Dès l’échauffement, on sent un collectif Spartak plus concentré, qui ne se laisse pas perturber par les hurlements de son adversaire.

Le coup d’envoi est donné sous une chaleur écrasante et, grands seigneurs, les joueurs du Spartak laissent à leurs adversaires la possibilité de s’approcher des cages, histoire d’y croire au moins un peu. Cependant, les offensives du Torpédodo sont imprécises et manquent de mordant. Le Spartak décide alors de reprendre les choses en main et cela se traduit par une formidable percée du capitaine qui, malheureusement ne va pas au bout. Le Torpédo est pris à la gorge et commet plusieurs fautes monstrueuses, injustement non sifflées. Cela n’arrête pas pour autant le Spartak et, au quart d’heure de jeu, une énième faute leur offre un pénalty amplement mérité.

« Un petit bijou »

Othmane s’élance et le transforme d’une somptueuse frappe qui prend le gardien à contre-pied. Le match reprend, toujours sous la domination du Spartak. Du côté du Torpédo, les mésententes sont totales, le soutien n’arrive pas et c’est une déferlante qui s’abat sur le but.

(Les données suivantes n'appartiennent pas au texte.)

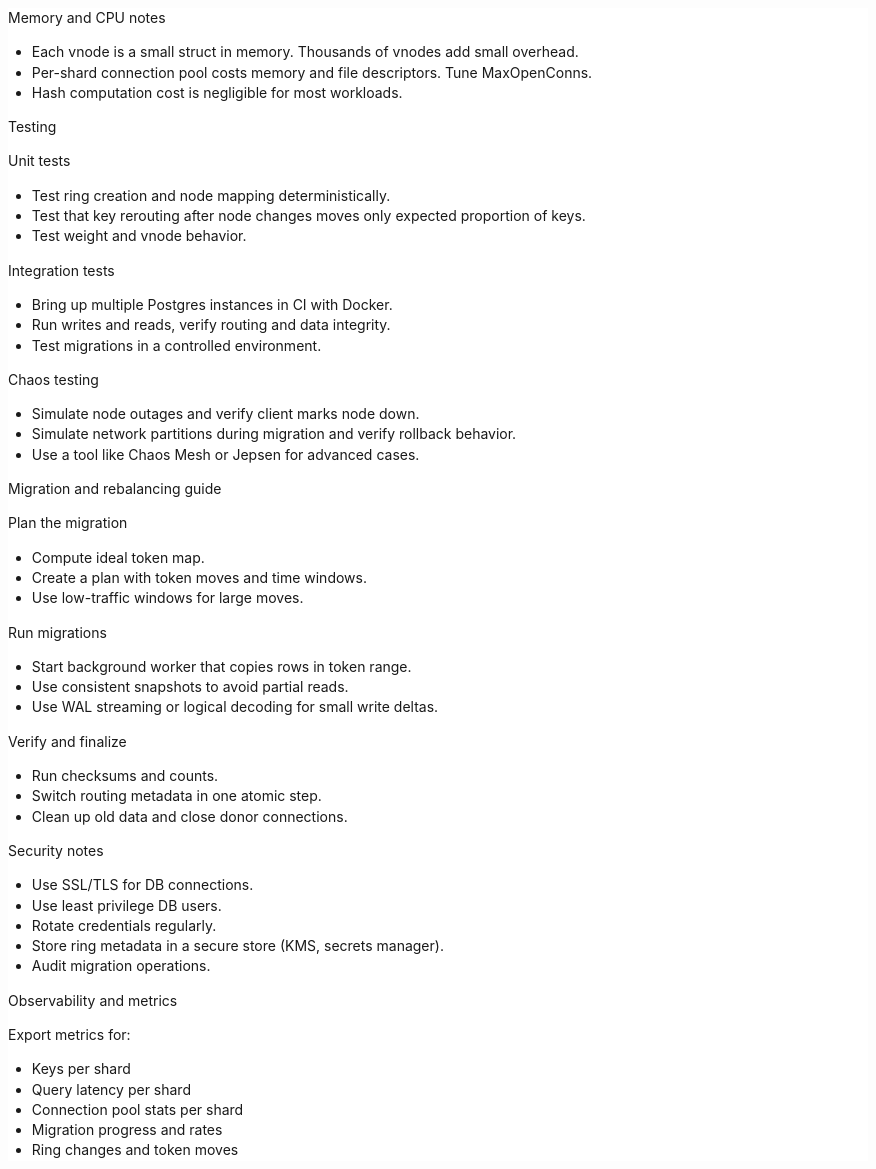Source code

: Memory and CPU notes

- Each vnode is a small struct in memory. Thousands of vnodes add small overhead.
- Per-shard connection pool costs memory and file descriptors. Tune MaxOpenConns.
- Hash computation cost is negligible for most workloads.

Testing

Unit tests

- Test ring creation and node mapping deterministically.
- Test that key rerouting after node changes moves only expected proportion of keys.
- Test weight and vnode behavior.

Integration tests

- Bring up multiple Postgres instances in CI with Docker.
- Run writes and reads, verify routing and data integrity.
- Test migrations in a controlled environment.

Chaos testing

- Simulate node outages and verify client marks node down.
- Simulate network partitions during migration and verify rollback behavior.
- Use a tool like Chaos Mesh or Jepsen for advanced cases.

Migration and rebalancing guide

Plan the migration

- Compute ideal token map.
- Create a plan with token moves and time windows.
- Use low-traffic windows for large moves.

Run migrations

- Start background worker that copies rows in token range.
- Use consistent snapshots to avoid partial reads.
- Use WAL streaming or logical decoding for small write deltas.

Verify and finalize

- Run checksums and counts.
- Switch routing metadata in one atomic step.
- Clean up old data and close donor connections.

Security notes

- Use SSL/TLS for DB connections.
- Use least privilege DB users.
- Rotate credentials regularly.
- Store ring metadata in a secure store (KMS, secrets manager).
- Audit migration operations.

Observability and metrics

Export metrics for:

- Keys per shard
- Query latency per shard
- Connection pool stats per shard
- Migration progress and rates
- Ring changes and token moves
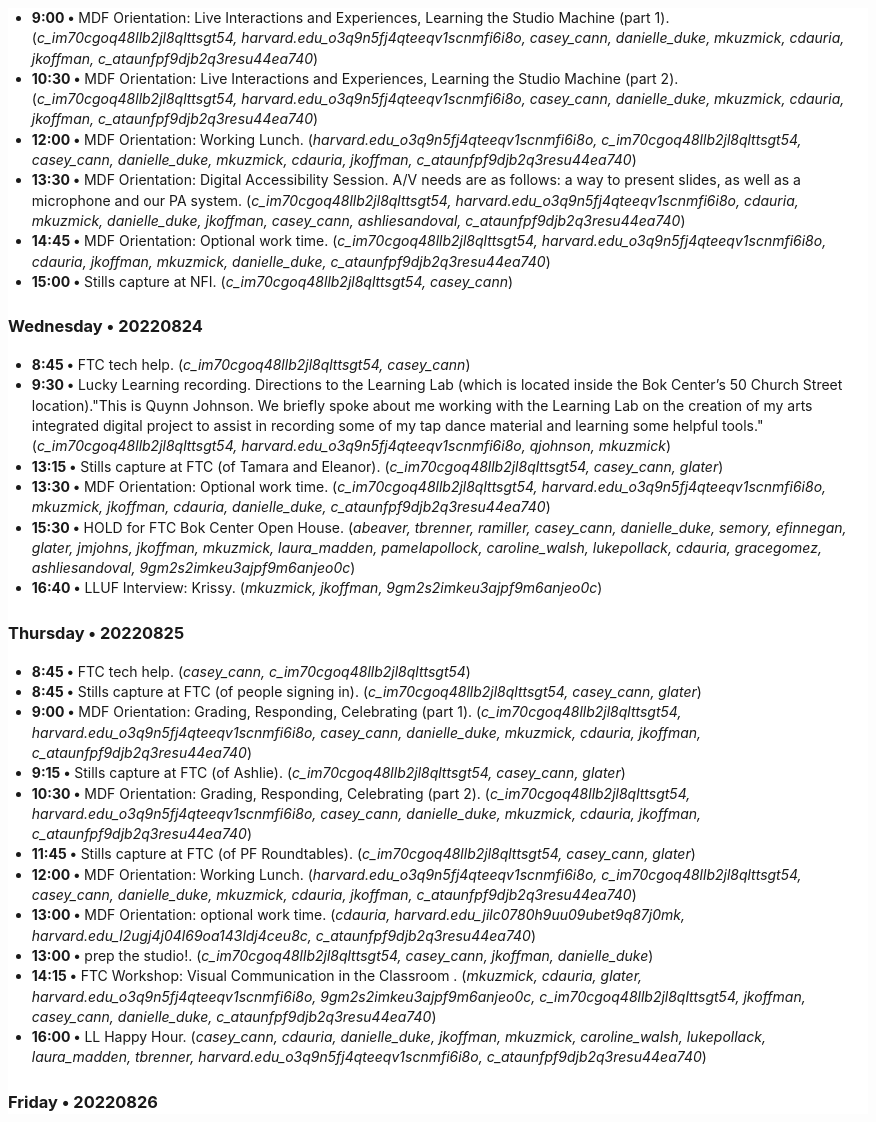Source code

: - **9:00 •** MDF Orientation: Live Interactions and Experiences, Learning the Studio Machine (part 1).  (_c_im70cgoq48llb2jl8qlttsgt54, harvard.edu_o3q9n5fj4qteeqv1scnmfi6i8o, casey_cann, danielle_duke, mkuzmick, cdauria, jkoffman, c_ataunfpf9djb2q3resu44ea740_)
- **10:30 •** MDF Orientation: Live Interactions and Experiences, Learning the Studio Machine (part 2).  (_c_im70cgoq48llb2jl8qlttsgt54, harvard.edu_o3q9n5fj4qteeqv1scnmfi6i8o, casey_cann, danielle_duke, mkuzmick, cdauria, jkoffman, c_ataunfpf9djb2q3resu44ea740_)
- **12:00 •** MDF Orientation: Working Lunch.  (_harvard.edu_o3q9n5fj4qteeqv1scnmfi6i8o, c_im70cgoq48llb2jl8qlttsgt54, casey_cann, danielle_duke, mkuzmick, cdauria, jkoffman, c_ataunfpf9djb2q3resu44ea740_)
- **13:30 •** MDF Orientation: Digital Accessibility Session. A/V needs are as follows: a way to present slides, as well as a microphone and our PA system.  (_c_im70cgoq48llb2jl8qlttsgt54, harvard.edu_o3q9n5fj4qteeqv1scnmfi6i8o, cdauria, mkuzmick, danielle_duke, jkoffman, casey_cann, ashliesandoval, c_ataunfpf9djb2q3resu44ea740_)
- **14:45 •** MDF Orientation: Optional work time.  (_c_im70cgoq48llb2jl8qlttsgt54, harvard.edu_o3q9n5fj4qteeqv1scnmfi6i8o, cdauria, jkoffman, mkuzmick, danielle_duke, c_ataunfpf9djb2q3resu44ea740_)
- **15:00 •** Stills capture at NFI.  (_c_im70cgoq48llb2jl8qlttsgt54, casey_cann_)
### Wednesday • 20220824

- **8:45 •** FTC tech help.  (_c_im70cgoq48llb2jl8qlttsgt54, casey_cann_)
- **9:30 •** Lucky Learning recording. Directions to the Learning Lab&nbsp;(which is located inside the Bok Center’s 50 Church Street location)."This is Quynn Johnson. We briefly spoke about me working with the Learning Lab on the creation of my arts integrated digital project to assist in recording some of my tap dance material and learning some helpful tools." (_c_im70cgoq48llb2jl8qlttsgt54, harvard.edu_o3q9n5fj4qteeqv1scnmfi6i8o, qjohnson, mkuzmick_)
- **13:15 •** Stills capture at FTC (of Tamara and Eleanor).  (_c_im70cgoq48llb2jl8qlttsgt54, casey_cann, glater_)
- **13:30 •** MDF Orientation: Optional work time.  (_c_im70cgoq48llb2jl8qlttsgt54, harvard.edu_o3q9n5fj4qteeqv1scnmfi6i8o, mkuzmick, jkoffman, cdauria, danielle_duke, c_ataunfpf9djb2q3resu44ea740_)
- **15:30 •** HOLD for FTC Bok Center Open House.  (_abeaver, tbrenner, ramiller, casey_cann, danielle_duke, semory, efinnegan, glater, jmjohns, jkoffman, mkuzmick, laura_madden, pamelapollock, caroline_walsh, lukepollack, cdauria, gracegomez, ashliesandoval, 9gm2s2imkeu3ajpf9m6anjeo0c_)
- **16:40 •** LLUF Interview: Krissy.  (_mkuzmick, jkoffman, 9gm2s2imkeu3ajpf9m6anjeo0c_)
### Thursday • 20220825

- **8:45 •** FTC tech help.  (_casey_cann, c_im70cgoq48llb2jl8qlttsgt54_)
- **8:45 •** Stills capture at FTC (of people signing in).  (_c_im70cgoq48llb2jl8qlttsgt54, casey_cann, glater_)
- **9:00 •** MDF Orientation: Grading, Responding, Celebrating (part 1).  (_c_im70cgoq48llb2jl8qlttsgt54, harvard.edu_o3q9n5fj4qteeqv1scnmfi6i8o, casey_cann, danielle_duke, mkuzmick, cdauria, jkoffman, c_ataunfpf9djb2q3resu44ea740_)
- **9:15 •** Stills capture at FTC (of Ashlie).  (_c_im70cgoq48llb2jl8qlttsgt54, casey_cann, glater_)
- **10:30 •** MDF Orientation: Grading, Responding, Celebrating (part 2).  (_c_im70cgoq48llb2jl8qlttsgt54, harvard.edu_o3q9n5fj4qteeqv1scnmfi6i8o, casey_cann, danielle_duke, mkuzmick, cdauria, jkoffman, c_ataunfpf9djb2q3resu44ea740_)
- **11:45 •** Stills capture at FTC (of PF Roundtables).  (_c_im70cgoq48llb2jl8qlttsgt54, casey_cann, glater_)
- **12:00 •** MDF Orientation: Working Lunch.  (_harvard.edu_o3q9n5fj4qteeqv1scnmfi6i8o, c_im70cgoq48llb2jl8qlttsgt54, casey_cann, danielle_duke, mkuzmick, cdauria, jkoffman, c_ataunfpf9djb2q3resu44ea740_)
- **13:00 •** MDF Orientation: optional work time.  (_cdauria, harvard.edu_jilc0780h9uu09ubet9q87j0mk, harvard.edu_l2ugj4j04l69oa143ldj4ceu8c, c_ataunfpf9djb2q3resu44ea740_)
- **13:00 •** prep the studio!.  (_c_im70cgoq48llb2jl8qlttsgt54, casey_cann, jkoffman, danielle_duke_)
- **14:15 •** FTC Workshop: Visual Communication in the Classroom .  (_mkuzmick, cdauria, glater, harvard.edu_o3q9n5fj4qteeqv1scnmfi6i8o, 9gm2s2imkeu3ajpf9m6anjeo0c, c_im70cgoq48llb2jl8qlttsgt54, jkoffman, casey_cann, danielle_duke, c_ataunfpf9djb2q3resu44ea740_)
- **16:00 •** LL Happy Hour.  (_casey_cann, cdauria, danielle_duke, jkoffman, mkuzmick, caroline_walsh, lukepollack, laura_madden, tbrenner, harvard.edu_o3q9n5fj4qteeqv1scnmfi6i8o, c_ataunfpf9djb2q3resu44ea740_)
### Friday • 20220826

Peu avant la demi-heure de jeu, une passe en retrait « involontaire » vers le gardien du Torpédo soulève les contestations (mais leur arrive-t-il de faire des passes volontaires?). Profitant de la pagaille répandue par ce fait de jeu, le Torpédo égalise sur un cafouillage dans la surface. But qui intervient quelques minutes après un raté légendaire, sans commentaire.
Entre bagarres et changements tactiques, le Spartak pousse pour reprendre l’avantage. Le Torpédo peut remercier son gardien et son spécial « contrôle bedaine ». Si la mi-temps est sifflée sur un score de parité, c’est bien grâce à lui.

La deuxième période est une leçon de football de la part du Spartak, qui étouffe son adversaire dans chaque secteur de jeu. L’équipe est récompensée par un deuxième but signé Denis, qui lui permet de reprendre l’avantage. Le Torpédo ne montre plus rien depuis la reprise, c’en est désolant. La motivation a déserté le banc, qui, de dépit ou de colère, a laissé tomber le célèbre mais non moins bruyant mégaphone. Comme un symbole.

La fin de match est une formalité et Aubin (rentré Aubin moment) vient inscrire un troisième but qui assoit définitivement l’écrasante supériorité du Spartak. La victoire est tout simplement revenue aux meilleurs. Sans contestation.